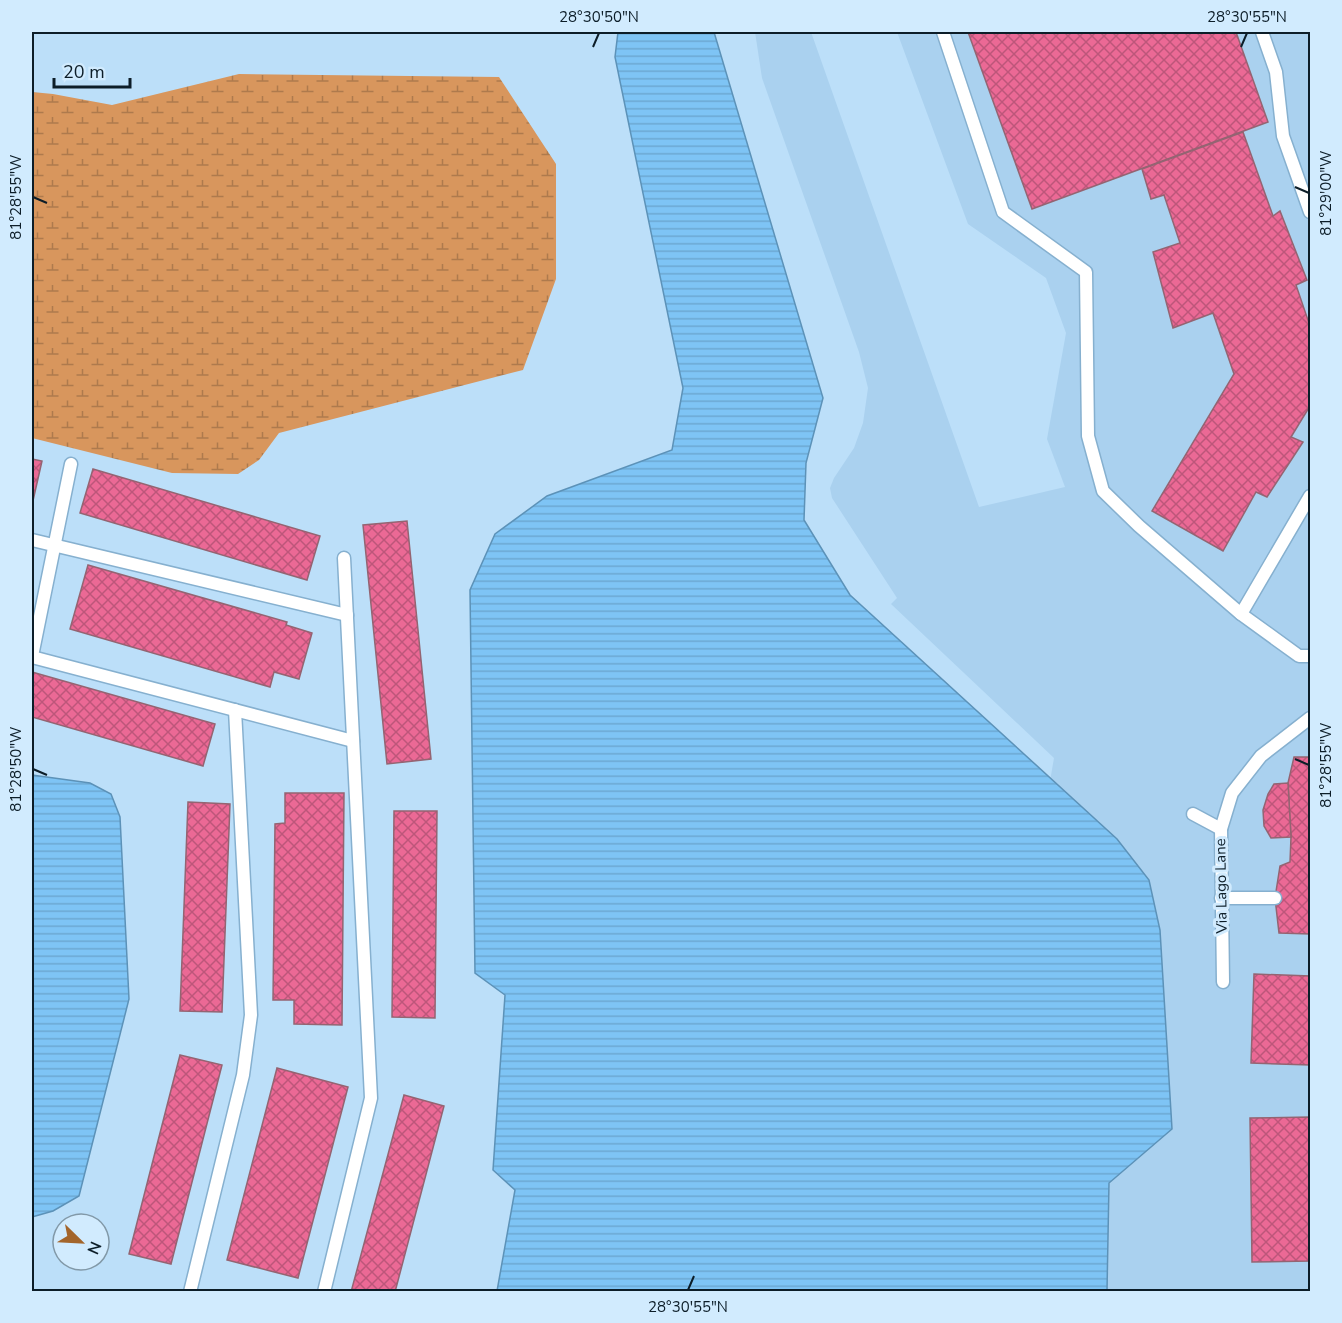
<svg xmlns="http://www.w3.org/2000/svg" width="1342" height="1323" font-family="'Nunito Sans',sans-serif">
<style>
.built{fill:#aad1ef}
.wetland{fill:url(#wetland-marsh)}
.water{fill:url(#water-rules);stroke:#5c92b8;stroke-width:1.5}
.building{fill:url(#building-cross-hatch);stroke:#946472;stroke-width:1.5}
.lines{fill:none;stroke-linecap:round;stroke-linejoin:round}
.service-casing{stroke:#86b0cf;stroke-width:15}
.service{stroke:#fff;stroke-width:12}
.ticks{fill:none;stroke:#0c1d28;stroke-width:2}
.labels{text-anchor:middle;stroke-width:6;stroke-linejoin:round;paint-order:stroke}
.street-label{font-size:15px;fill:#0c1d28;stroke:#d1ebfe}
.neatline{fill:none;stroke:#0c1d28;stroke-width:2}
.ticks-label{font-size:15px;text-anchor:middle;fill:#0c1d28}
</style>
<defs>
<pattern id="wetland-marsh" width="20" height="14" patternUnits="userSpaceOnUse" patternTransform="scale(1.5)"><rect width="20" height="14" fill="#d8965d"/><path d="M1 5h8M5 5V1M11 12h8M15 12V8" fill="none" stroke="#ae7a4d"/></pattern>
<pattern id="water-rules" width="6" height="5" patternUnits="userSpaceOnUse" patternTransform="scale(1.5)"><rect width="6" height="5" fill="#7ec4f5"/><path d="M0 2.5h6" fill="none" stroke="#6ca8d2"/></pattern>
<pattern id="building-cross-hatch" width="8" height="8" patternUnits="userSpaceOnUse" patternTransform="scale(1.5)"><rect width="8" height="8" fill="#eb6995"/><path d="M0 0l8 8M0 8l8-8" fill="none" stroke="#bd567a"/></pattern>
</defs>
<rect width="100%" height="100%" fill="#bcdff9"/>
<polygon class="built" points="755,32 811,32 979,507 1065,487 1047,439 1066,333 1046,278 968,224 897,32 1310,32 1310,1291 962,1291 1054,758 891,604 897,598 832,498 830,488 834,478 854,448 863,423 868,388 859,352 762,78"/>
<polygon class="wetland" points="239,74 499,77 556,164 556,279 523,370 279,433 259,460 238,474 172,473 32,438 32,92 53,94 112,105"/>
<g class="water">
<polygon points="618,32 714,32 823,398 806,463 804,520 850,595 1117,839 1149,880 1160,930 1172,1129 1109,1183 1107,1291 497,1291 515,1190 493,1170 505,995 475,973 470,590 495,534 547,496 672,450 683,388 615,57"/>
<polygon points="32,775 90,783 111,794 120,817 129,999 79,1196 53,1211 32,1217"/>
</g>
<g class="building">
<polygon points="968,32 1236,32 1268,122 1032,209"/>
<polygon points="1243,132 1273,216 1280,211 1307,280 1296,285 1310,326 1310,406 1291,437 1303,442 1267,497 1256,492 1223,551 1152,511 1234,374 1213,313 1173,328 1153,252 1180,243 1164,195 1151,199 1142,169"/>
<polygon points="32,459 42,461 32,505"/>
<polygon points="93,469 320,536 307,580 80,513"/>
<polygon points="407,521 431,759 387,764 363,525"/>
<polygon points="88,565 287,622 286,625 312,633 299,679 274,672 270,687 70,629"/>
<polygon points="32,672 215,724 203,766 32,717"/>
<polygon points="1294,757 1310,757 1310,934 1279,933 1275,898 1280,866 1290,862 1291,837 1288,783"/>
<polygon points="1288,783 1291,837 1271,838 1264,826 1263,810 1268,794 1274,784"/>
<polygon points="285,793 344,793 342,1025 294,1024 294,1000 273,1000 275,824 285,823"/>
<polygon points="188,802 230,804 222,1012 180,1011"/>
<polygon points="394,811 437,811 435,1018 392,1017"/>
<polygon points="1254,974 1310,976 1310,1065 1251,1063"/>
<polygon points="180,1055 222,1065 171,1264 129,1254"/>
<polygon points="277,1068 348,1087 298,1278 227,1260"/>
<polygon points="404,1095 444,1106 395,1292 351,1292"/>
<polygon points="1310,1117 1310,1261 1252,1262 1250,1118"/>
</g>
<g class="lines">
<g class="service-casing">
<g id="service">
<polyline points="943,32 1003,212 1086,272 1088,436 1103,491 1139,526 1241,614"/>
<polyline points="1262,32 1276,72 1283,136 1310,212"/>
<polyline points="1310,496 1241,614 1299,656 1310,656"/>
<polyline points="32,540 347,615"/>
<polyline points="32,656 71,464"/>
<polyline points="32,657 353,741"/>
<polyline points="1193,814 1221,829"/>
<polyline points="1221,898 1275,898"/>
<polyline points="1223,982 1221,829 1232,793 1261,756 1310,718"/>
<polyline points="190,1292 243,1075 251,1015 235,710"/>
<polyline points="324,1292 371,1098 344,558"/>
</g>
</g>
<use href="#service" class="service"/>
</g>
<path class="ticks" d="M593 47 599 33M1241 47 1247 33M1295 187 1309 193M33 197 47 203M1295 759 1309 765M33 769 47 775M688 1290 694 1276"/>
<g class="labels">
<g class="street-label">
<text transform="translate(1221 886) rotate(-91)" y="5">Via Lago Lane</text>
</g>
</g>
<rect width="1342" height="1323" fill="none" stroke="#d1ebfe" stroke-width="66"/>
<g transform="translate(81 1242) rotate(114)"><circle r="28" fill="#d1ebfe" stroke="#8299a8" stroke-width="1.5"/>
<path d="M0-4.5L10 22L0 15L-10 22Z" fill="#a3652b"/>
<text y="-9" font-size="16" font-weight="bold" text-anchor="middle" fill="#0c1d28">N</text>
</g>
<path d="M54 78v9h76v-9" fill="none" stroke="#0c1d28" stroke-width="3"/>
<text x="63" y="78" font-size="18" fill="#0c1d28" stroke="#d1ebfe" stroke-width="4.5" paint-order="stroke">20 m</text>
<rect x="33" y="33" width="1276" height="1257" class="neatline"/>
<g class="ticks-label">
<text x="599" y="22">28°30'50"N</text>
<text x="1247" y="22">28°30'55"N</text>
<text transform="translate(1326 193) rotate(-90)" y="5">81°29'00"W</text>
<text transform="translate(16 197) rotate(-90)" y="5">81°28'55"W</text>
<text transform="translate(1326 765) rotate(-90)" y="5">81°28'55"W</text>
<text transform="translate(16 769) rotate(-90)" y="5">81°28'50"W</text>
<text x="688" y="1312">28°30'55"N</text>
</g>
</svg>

EXERCISE
Copy every single line of the material above that holds "lines".

SOLVED EXERCISE
.lines{fill:none;stroke-linecap:round;stroke-linejoin:round}
<g class="lines">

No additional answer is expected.